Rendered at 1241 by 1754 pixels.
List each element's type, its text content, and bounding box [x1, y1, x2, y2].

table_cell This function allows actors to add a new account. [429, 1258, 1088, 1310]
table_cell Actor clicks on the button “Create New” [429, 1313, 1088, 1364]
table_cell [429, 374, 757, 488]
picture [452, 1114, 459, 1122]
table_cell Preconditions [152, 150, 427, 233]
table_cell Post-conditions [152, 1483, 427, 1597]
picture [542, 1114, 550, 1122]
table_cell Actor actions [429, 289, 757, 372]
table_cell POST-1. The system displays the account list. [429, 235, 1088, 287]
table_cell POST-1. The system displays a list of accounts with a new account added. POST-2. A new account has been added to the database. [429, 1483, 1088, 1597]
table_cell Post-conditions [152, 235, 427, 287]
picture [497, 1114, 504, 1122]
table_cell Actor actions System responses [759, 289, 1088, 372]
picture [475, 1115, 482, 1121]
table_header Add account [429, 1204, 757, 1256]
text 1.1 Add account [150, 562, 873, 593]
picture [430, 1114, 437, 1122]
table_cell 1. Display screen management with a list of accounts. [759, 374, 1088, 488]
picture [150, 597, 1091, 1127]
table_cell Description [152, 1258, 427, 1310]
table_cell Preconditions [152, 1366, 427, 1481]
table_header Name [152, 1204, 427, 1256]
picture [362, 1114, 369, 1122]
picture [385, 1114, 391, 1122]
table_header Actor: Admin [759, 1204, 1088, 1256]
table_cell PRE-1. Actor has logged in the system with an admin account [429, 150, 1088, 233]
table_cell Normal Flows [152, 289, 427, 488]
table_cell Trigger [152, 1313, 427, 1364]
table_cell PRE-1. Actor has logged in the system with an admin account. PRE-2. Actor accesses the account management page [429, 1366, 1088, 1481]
━━━━━━
■ TASK ITEM ■
Only these lines should appear in the reply: the one containing "List each element's", the last line of the data, and all lines between them, each copied exactly.

■ REPLY ■
List each element's type, its text content, and bounding box [x1, y1, x2, y2].

table_cell This function allows actors to add a new account. [429, 1258, 1088, 1310]
table_cell Actor clicks on the button “Create New” [429, 1313, 1088, 1364]
table_cell [429, 374, 757, 488]
picture [452, 1114, 459, 1122]
table_cell Preconditions [152, 150, 427, 233]
table_cell Post-conditions [152, 1483, 427, 1597]
picture [542, 1114, 550, 1122]
table_cell Actor actions [429, 289, 757, 372]
table_cell POST-1. The system displays the account list. [429, 235, 1088, 287]
table_cell POST-1. The system displays a list of accounts with a new account added. POST-2. A new account has been added to the database. [429, 1483, 1088, 1597]
table_cell Post-conditions [152, 235, 427, 287]
picture [497, 1114, 504, 1122]
table_cell Actor actions System responses [759, 289, 1088, 372]
picture [475, 1115, 482, 1121]
table_header Add account [429, 1204, 757, 1256]
text 1.1 Add account [150, 562, 873, 593]
picture [430, 1114, 437, 1122]
table_cell 1. Display screen management with a list of accounts. [759, 374, 1088, 488]
picture [150, 597, 1091, 1127]
table_cell Description [152, 1258, 427, 1310]
table_cell Preconditions [152, 1366, 427, 1481]
table_header Name [152, 1204, 427, 1256]
picture [362, 1114, 369, 1122]
picture [385, 1114, 391, 1122]
table_header Actor: Admin [759, 1204, 1088, 1256]
table_cell PRE-1. Actor has logged in the system with an admin account [429, 150, 1088, 233]
table_cell Normal Flows [152, 289, 427, 488]
table_cell Trigger [152, 1313, 427, 1364]
table_cell PRE-1. Actor has logged in the system with an admin account. PRE-2. Actor accesses the account management page [429, 1366, 1088, 1481]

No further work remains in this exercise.